In this Forbes interview, Chief CEO Carolyn Childers discusses how women are facing extremely specific (and exhausting) new challenges since quarantine began, but they are also the demographic that is making the most out of their circumstance. She says, “There is a single trait underscoring women’s unique qualification to lead: empathy. Defined as the ability to understand or share another person’s feelings, empathy is exactly why representation in leadership matters – especially in times of crisis.”
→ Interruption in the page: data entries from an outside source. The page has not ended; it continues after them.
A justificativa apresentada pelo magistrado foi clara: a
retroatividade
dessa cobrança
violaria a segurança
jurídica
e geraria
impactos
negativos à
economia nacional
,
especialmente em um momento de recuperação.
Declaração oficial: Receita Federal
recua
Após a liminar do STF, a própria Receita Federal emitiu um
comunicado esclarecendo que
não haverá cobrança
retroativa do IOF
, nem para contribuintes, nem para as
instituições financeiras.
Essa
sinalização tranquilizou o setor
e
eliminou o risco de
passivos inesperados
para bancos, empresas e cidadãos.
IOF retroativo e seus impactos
That empathy shined through when protests for social justice erupted over the summer. Women not only stepped up for their own families in a time of crisis; they took the lead in attempting to make this world a better place for all. The Black Lives Matter movement was founded by three women, the #MeToo movement was started and championed by an array of women from all walks of life, and the Climate Justice movement heralded an 18 year-old Greta Thunberg, speaking with poise and strength in the face of men telling her to keep quiet.
In late 2020, when it seemed as though politics would remain overtly patriarchal, Kamala Harris was inaugurated as the first Madam Vice President. She was named Time’s 2020 Person of the Year with Joe Biden and told little girls all over the globe that “you are powerful and your voice matters.”
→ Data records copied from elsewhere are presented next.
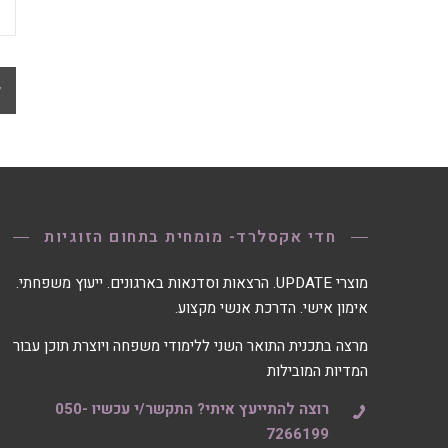
חדי אקסלרד- מומחית בתחום הזוגיות
מוצרי UPDATE. הרצאות וסדנאות בארגונים. ייעוץ משפחתי.
אימון אישי. הדרכת אנשי מקצוע.
מרצה בתכנית התואר השני ללימודי משפחה ויוצרת תוכן עבור
המדיות המובילות
רוצה להתייעץ איתי? התקשר/י עכשיו 050-
7266199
In a year that seemed overwhelmingly hopeless, some of the greatest moments came from ambitious women working hard for a better future by remaining resilient. With such strong examples in the mainstream, the days where marketing to women meant pigeonholing them to domesticity or inducing anxiety about their physicality have passed. To be an inclusive marketer is to celebrate and reflect the communities you’re speaking to. Women are complex and compelling. When marketing to women, we must be telling the compelling stories like the ones above. Pink is a color, not a marketing strategy, and its time that space is given to all types of women to showcase and celebrate the resiliency within them all.
To celebrate International Women’s Day, some of PACO Collective’s own resilient women joined the IWD Association in choosing to challenge gender bias and continue to fight for a gender-equal world.
Our Vice President of Strategy and Innovation, Katie Eng, is challenging the expectation of what little girls can and cannot do because she wants her daughter to grow up with the freedom of knowing she can do anything she sets her mind to.
Our Managing Director, Veronica Villalon, chose to challenge anyone raising boys – that they may teach them to fully understand the important roles they’ll have in helping to bridge the gaps in inequality and to ending gender-specific stereotypes.
And I chose to challenge exclusionary feminism. Because there is no right way to be a woman – and we will not genuinely be equal until everyone can be comfortable and supported in who they truly are.
The triumphs of 2020 have evidenced that the strength to never step down from a challenge is inherent; to be a woman is to continuously go above and beyond to prove your intelligence, your creativity, your capability – your worth. If women did anything in the last year, they proved just that.